Namun, ia melanjutkan, orang-orang yang in the business, tidak bisa mengoreksi diri mereka sendiri. Mereka akan selalu merasa benar. “Orang-orang yang seperti itu tidak akan pernah menjadi pebisnis besar. Mengingat, waktu mereka terbatas,” imbuhnya.

Sementara pernyataan kedua, ia menambahkan, juga memiliki sisi plus di mana si pemilik usaha tidak perlu capek-capek berkutat hanya pada bisnis yang itu-itu saja. Yang bersangkutan dapat menyalurkan energi yang masih ada untuk membuka usaha yang lain, sebuah usaha baru. “Saya seperti mempunyai mesin uang. Sehingga, energi saya bisa untuk memikirkan usaha yang lain. Selain itu, dengan berada di luar, maka saya dapat mengetahui setiap kesalahan yang muncul dalam usaha-usaha saya,” katanya.

Sisi minusnya, ia melanjutkan, bisnis tidak berjalan dengan optimal. Dalam arti, bila ditangani sendiri oleh si pemilik bisa berjalan 100%, sedangkan bila ditangani orang lain hanya 80%. “Tapi, orang luar lupa bahwa kalau saya menciptakan 80% di usaha yang satu dan 80% di usaha yang lain, bukankah itu lebih banyak ketimbang hanya di satu perusahaan yang cuma 100%?” ujarnya.
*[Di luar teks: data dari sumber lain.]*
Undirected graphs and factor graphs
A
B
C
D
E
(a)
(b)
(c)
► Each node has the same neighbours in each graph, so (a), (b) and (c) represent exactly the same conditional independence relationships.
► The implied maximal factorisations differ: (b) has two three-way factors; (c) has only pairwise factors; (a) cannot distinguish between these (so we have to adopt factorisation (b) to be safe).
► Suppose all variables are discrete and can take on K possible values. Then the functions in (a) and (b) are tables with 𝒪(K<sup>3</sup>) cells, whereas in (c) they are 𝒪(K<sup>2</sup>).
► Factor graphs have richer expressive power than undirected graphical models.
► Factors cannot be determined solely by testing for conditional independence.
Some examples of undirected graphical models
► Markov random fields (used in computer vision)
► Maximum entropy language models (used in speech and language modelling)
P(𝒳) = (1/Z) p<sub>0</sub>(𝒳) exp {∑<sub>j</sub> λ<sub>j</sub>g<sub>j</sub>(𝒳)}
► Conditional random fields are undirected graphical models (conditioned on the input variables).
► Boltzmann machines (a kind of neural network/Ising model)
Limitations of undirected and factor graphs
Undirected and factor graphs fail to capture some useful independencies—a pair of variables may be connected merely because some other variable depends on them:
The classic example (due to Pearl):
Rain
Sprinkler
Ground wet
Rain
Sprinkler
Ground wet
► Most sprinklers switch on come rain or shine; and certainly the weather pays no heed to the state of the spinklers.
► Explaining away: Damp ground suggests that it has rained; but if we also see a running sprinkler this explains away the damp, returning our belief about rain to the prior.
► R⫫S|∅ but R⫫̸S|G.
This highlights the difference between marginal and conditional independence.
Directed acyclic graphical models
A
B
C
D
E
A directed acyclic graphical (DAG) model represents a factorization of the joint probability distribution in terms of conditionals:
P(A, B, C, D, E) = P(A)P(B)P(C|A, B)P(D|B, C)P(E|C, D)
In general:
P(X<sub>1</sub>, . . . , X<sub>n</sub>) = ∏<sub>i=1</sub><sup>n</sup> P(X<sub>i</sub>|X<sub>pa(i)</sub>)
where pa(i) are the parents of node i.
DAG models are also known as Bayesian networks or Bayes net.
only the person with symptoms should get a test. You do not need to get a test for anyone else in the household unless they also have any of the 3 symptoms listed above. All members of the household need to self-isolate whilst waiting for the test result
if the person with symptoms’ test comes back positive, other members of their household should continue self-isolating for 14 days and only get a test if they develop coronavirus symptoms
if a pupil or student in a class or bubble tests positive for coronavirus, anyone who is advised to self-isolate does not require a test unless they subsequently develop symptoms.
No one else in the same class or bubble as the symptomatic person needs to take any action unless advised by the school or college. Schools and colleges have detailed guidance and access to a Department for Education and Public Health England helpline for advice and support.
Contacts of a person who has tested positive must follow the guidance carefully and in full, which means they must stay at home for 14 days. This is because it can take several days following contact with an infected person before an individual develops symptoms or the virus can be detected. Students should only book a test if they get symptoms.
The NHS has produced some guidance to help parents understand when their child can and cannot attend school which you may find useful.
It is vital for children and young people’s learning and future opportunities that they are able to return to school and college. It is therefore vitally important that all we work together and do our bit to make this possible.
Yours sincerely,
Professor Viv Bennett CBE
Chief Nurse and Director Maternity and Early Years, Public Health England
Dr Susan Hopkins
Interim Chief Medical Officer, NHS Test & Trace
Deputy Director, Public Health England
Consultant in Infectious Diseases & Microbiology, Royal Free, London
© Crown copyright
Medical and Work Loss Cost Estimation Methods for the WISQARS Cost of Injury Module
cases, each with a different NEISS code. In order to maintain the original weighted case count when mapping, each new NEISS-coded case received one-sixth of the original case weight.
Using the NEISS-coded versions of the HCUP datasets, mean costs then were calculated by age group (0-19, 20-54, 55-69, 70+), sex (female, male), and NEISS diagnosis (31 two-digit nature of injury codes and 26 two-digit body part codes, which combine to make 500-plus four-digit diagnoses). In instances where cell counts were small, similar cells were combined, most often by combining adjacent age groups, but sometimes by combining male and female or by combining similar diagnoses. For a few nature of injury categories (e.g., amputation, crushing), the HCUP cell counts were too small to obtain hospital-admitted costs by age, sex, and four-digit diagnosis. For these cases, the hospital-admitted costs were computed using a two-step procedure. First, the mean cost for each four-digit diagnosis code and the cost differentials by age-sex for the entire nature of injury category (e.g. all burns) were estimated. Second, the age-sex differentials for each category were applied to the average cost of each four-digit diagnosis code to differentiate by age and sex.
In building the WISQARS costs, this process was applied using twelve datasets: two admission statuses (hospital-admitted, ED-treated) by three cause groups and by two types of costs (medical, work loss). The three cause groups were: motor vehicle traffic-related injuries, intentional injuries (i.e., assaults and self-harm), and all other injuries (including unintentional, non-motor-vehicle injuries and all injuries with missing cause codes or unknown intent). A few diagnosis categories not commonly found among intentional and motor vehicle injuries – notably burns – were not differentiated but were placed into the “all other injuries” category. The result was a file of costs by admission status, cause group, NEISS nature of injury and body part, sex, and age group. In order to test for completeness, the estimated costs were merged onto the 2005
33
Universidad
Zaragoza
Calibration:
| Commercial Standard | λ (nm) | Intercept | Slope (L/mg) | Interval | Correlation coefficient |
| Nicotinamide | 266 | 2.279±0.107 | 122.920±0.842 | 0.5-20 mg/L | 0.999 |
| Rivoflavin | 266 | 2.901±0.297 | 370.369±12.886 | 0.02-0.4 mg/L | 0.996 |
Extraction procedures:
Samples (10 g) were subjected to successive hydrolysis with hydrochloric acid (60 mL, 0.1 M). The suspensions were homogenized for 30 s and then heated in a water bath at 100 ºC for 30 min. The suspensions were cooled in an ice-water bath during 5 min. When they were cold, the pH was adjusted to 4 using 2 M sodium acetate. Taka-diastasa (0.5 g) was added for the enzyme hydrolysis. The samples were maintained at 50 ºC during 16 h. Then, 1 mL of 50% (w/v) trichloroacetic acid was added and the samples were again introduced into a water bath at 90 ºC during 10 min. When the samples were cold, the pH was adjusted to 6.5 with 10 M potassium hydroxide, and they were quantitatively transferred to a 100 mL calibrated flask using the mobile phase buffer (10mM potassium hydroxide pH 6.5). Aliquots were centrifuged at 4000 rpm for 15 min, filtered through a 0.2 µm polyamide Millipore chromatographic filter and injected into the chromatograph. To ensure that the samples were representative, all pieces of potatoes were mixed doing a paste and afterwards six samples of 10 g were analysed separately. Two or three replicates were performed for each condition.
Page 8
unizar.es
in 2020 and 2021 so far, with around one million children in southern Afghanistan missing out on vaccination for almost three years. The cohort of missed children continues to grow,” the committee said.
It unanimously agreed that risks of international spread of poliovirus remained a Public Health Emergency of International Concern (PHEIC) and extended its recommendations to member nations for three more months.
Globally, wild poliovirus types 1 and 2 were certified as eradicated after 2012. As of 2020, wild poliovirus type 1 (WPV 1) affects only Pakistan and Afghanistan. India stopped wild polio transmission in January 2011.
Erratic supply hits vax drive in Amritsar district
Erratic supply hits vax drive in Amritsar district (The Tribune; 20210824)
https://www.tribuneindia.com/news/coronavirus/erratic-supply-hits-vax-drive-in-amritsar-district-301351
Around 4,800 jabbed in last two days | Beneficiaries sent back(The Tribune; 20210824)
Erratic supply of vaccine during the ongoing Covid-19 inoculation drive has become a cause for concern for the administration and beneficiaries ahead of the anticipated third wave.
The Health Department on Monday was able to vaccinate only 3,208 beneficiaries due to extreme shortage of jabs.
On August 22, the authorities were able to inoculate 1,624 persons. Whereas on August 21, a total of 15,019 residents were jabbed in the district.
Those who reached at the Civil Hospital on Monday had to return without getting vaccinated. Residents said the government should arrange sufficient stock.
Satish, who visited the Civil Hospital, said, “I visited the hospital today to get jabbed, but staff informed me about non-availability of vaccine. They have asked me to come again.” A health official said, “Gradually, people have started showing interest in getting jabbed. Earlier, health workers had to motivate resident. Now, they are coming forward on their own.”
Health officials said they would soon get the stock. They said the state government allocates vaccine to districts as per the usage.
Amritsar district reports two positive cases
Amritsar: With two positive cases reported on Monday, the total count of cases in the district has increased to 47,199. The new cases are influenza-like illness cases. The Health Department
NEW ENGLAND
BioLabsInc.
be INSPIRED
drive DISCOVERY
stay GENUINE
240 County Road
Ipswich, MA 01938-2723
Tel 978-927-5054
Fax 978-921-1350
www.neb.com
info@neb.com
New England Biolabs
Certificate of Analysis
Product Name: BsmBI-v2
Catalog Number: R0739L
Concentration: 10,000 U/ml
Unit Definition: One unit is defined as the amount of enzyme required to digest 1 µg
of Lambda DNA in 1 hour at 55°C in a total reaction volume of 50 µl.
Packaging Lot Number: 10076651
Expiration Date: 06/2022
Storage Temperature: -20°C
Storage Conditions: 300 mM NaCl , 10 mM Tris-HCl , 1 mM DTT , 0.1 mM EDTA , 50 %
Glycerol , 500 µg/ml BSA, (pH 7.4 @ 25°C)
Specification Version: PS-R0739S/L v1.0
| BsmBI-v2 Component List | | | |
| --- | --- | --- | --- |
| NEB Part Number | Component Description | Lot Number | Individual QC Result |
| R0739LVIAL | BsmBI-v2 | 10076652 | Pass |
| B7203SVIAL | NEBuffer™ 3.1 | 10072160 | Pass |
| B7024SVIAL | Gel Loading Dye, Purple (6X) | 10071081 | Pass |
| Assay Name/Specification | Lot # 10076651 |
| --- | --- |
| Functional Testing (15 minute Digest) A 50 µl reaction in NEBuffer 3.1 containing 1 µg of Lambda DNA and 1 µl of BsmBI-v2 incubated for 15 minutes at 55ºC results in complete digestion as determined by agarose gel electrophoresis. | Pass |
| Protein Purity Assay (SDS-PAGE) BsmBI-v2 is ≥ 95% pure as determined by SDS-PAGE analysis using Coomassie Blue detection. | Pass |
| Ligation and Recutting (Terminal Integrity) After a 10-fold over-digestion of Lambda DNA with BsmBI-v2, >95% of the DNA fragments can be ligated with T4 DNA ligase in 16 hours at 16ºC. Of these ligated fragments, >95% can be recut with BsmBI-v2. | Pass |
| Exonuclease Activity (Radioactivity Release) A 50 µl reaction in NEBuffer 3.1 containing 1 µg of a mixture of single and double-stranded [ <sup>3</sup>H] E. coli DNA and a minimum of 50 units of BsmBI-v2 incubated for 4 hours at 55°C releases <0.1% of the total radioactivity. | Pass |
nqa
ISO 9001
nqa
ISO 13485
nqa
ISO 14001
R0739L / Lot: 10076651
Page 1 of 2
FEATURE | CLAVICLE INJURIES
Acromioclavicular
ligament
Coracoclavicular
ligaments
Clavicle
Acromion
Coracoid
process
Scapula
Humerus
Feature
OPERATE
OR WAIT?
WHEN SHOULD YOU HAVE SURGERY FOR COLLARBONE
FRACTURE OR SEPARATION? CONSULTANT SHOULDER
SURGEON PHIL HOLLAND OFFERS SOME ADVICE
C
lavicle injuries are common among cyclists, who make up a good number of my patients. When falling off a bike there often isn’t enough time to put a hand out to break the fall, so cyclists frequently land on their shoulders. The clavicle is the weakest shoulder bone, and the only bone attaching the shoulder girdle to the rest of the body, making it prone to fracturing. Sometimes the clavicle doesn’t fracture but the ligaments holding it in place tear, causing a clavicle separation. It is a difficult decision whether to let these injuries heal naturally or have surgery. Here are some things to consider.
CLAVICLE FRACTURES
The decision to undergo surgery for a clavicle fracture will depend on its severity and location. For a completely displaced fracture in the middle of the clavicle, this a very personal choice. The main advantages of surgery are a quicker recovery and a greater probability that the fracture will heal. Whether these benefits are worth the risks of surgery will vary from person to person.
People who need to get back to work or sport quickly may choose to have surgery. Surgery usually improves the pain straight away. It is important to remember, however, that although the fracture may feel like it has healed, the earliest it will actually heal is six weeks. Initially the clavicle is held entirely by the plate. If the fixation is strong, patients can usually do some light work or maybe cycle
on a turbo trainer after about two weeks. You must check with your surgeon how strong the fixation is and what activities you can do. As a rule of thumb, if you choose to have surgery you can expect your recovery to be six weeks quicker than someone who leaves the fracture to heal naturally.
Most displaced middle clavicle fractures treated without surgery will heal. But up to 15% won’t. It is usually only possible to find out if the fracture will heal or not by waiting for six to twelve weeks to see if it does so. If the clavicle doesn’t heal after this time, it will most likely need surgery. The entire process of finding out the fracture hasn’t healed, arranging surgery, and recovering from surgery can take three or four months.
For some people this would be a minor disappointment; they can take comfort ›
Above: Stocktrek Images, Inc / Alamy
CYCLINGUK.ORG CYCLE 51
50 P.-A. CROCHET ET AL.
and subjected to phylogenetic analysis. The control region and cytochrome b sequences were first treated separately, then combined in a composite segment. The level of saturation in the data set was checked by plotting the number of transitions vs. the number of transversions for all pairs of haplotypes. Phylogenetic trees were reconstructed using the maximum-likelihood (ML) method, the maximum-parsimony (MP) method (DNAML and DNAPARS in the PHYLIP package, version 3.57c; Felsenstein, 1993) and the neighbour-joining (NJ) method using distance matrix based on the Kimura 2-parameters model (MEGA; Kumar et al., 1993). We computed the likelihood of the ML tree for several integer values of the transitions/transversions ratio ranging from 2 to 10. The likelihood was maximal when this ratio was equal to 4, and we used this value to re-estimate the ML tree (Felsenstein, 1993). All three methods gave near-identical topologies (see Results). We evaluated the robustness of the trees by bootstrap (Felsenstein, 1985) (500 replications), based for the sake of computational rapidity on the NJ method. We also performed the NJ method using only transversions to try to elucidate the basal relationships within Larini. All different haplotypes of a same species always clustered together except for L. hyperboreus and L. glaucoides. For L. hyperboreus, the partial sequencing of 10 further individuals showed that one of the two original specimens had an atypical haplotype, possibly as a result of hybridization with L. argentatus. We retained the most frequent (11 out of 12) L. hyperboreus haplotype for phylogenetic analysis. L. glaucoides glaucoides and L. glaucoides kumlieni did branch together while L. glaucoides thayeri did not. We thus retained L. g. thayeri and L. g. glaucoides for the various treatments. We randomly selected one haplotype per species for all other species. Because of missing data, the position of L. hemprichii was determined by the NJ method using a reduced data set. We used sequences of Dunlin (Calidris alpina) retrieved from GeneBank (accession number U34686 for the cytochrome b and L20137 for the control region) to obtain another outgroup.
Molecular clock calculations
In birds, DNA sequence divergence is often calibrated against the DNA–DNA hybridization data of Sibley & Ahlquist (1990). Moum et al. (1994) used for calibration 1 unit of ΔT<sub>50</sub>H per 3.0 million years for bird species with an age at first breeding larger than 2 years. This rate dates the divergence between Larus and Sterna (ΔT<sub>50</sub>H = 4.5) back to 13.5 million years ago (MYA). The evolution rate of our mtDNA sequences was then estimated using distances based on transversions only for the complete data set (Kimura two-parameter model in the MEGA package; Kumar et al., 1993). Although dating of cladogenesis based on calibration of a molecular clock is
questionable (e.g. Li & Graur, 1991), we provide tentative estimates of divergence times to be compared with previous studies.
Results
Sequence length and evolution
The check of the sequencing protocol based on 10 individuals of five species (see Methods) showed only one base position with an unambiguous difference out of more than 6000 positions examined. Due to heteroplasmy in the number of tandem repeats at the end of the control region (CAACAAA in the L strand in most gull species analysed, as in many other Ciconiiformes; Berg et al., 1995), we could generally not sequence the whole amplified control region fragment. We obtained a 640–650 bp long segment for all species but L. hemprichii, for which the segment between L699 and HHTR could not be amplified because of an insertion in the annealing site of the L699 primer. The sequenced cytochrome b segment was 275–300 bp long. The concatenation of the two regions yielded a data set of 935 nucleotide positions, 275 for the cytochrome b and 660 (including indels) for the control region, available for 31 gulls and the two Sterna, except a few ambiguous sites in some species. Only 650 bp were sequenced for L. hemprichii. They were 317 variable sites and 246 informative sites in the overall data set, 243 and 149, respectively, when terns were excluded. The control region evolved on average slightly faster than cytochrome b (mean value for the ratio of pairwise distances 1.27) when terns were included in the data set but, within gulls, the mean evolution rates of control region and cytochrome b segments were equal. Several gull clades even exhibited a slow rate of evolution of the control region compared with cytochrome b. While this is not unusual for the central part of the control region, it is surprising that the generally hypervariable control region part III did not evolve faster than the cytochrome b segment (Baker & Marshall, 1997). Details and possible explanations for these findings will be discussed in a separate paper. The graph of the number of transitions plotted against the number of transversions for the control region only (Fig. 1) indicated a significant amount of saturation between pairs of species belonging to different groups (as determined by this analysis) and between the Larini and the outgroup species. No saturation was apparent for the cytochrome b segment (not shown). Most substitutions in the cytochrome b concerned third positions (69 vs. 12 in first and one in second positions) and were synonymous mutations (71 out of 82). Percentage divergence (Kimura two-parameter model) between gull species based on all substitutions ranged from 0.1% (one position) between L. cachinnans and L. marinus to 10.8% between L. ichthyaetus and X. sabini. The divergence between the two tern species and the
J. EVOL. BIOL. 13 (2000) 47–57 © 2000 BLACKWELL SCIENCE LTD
Masalah lain yaitu rasa jenuh dari si pengelola karena merasa bukan usahanya. Lalu, yang bersangkutan kabur, misalnya. “Tapi, saya sudah memiliki sistem. Dalam arti, dalam berbisnis, saya tidak mungkin hanya bergantung pada satu orang. Jadi, kalau orang kepercayaan pertama keluar, maka nantinya akan digantikan oleh orang kepercayaan kedua, dan begitu seterusnya Untuk itu, harus selalu dipersiapkanorang-orang berikutnya yang fungsinya menggantikan, mendukung, atau meluruskan jika orang kepercayaan pertama berbelok dari sistem. Tapi, pada dasarnya, dalam hal ini, saya lebih banyajk melihat sisi plusnya,” pungkasnya.